WORK TO BE COMPLETED: Could you filter the records below down to the lines that include the word "metres"?

Indoor and outdoor scene photos

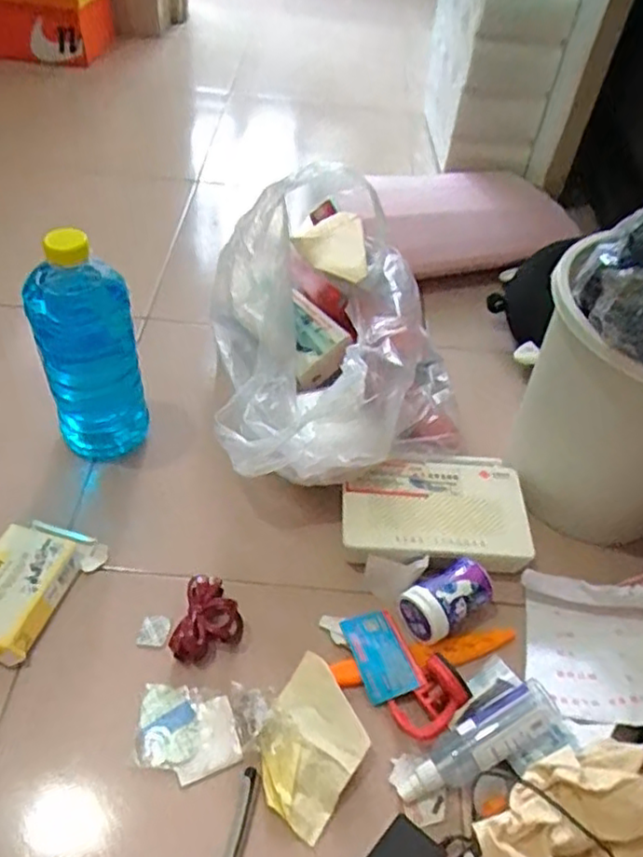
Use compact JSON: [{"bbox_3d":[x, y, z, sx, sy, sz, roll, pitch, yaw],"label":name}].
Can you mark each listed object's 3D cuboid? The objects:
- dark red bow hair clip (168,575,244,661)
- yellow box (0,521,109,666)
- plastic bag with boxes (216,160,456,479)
[{"bbox_3d":[-0.104,0.181,0.625,0.056,0.028,0.076,11,51,5],"label":"dark red bow hair clip"},{"bbox_3d":[-0.285,0.152,0.641,0.095,0.030,0.137,15,48,8],"label":"yellow box"},{"bbox_3d":[0.009,-0.154,0.815,0.278,0.155,0.448,-4,49,-9],"label":"plastic bag with boxes"}]

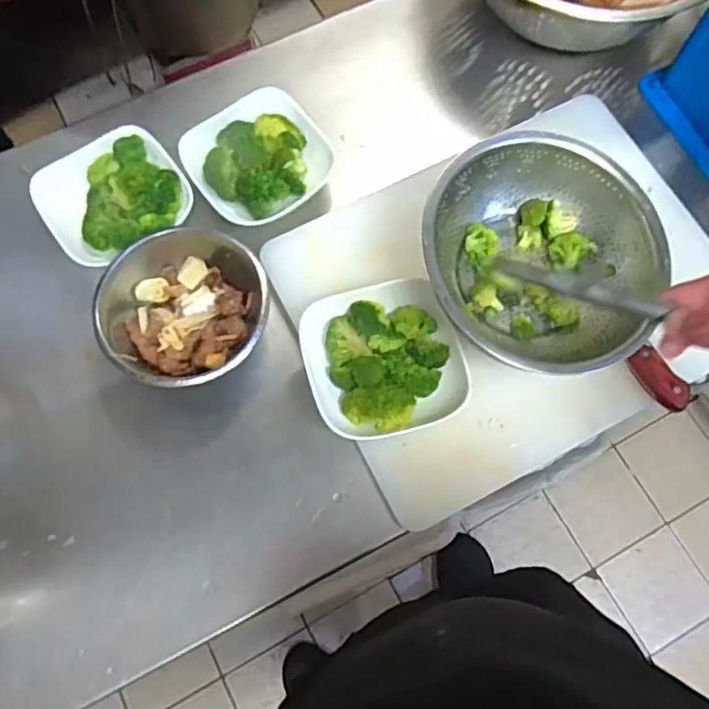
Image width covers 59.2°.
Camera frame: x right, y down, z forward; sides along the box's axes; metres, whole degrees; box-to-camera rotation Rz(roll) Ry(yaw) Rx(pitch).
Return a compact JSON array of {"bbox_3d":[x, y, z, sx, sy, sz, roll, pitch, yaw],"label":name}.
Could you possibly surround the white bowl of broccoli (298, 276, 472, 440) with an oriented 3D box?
[{"bbox_3d":[0.029,0.005,0.621,0.147,0.058,0.149,-15,73,-4],"label":"white bowl of broccoli"}]

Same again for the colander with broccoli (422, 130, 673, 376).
[{"bbox_3d":[0.179,-0.097,0.593,0.220,0.093,0.202,0,72,1],"label":"colander with broccoli"}]

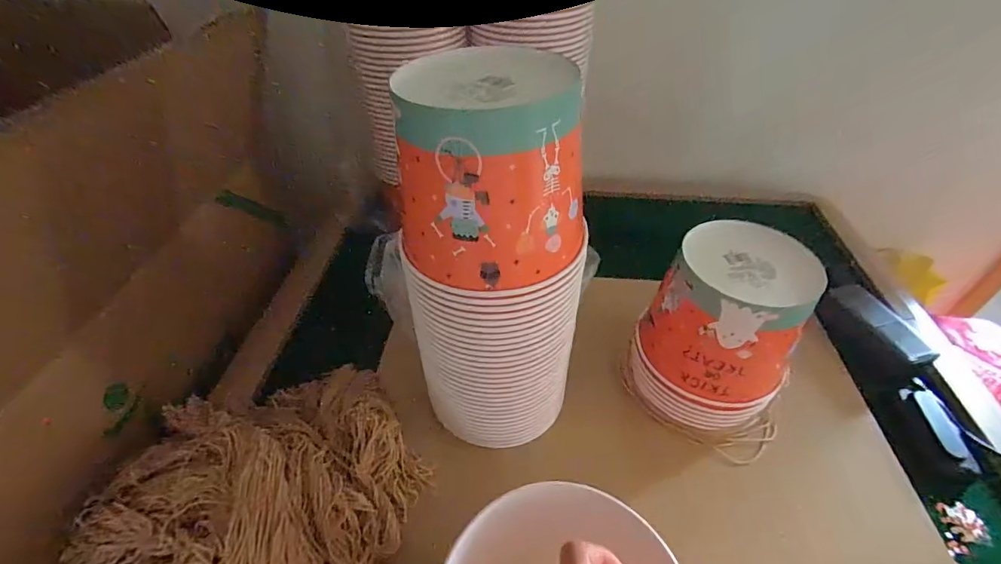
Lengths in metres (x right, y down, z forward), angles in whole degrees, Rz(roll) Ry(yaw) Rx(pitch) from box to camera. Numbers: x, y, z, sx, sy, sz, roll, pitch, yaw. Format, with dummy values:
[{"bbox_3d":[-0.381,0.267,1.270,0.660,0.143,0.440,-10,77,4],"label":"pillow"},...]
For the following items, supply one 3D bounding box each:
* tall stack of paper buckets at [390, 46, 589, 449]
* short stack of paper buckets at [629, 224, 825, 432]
[{"bbox_3d":[0.001,0.003,0.410,0.138,0.355,0.140,20,47,20],"label":"tall stack of paper buckets"},{"bbox_3d":[0.241,0.057,0.491,0.144,0.193,0.141,32,52,29],"label":"short stack of paper buckets"}]

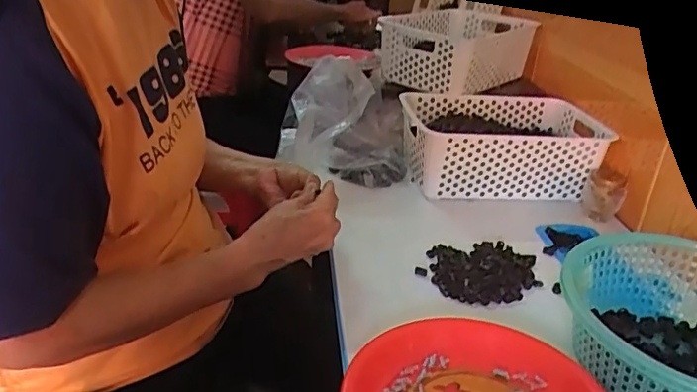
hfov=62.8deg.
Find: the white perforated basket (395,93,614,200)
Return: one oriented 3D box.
[{"bbox_3d":[0.241,-0.073,0.919,0.291,0.126,0.186,0,26,-7],"label":"white perforated basket"}]

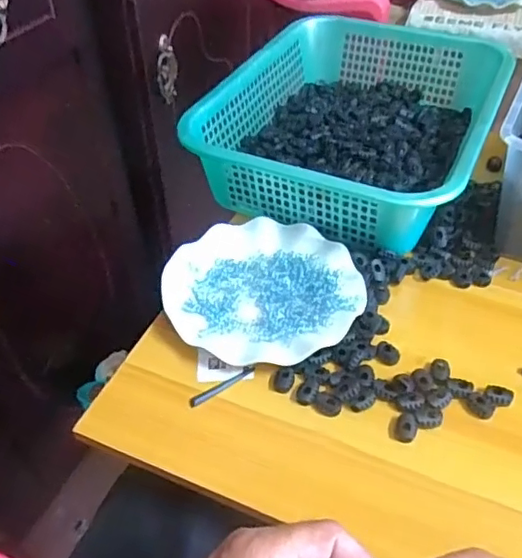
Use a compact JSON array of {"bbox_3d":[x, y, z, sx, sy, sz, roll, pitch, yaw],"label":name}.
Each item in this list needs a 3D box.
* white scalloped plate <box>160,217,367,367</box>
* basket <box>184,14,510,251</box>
[{"bbox_3d":[0.000,0.007,0.559,0.180,0.018,0.180,-1,47,1],"label":"white scalloped plate"},{"bbox_3d":[0.119,-0.202,0.701,0.292,0.091,0.373,18,50,18],"label":"basket"}]

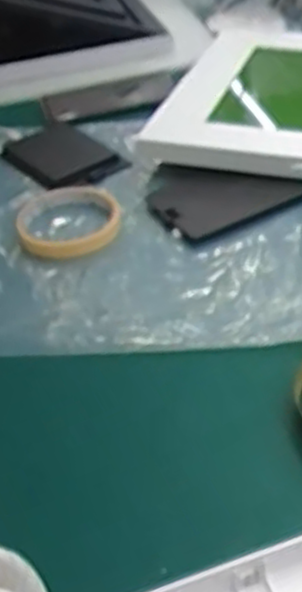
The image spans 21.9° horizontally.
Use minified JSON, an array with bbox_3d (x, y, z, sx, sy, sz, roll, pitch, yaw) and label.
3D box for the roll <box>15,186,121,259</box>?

ANSWER TO THE PROBLEM:
Camera frame: x right, y down, z forward; sides along the box's axes; metres, whole degrees; box-to-camera rotation Rz(roll) Ry(yaw) Rx(pitch).
Lengths in metres (x right, y down, z forward), angles in whole degrees, Rz(roll) Ry(yaw) Rx(pitch) from box to camera. Numbers: x, y, z, sx, sy, sz, roll, pitch, yaw. Format, with dummy values:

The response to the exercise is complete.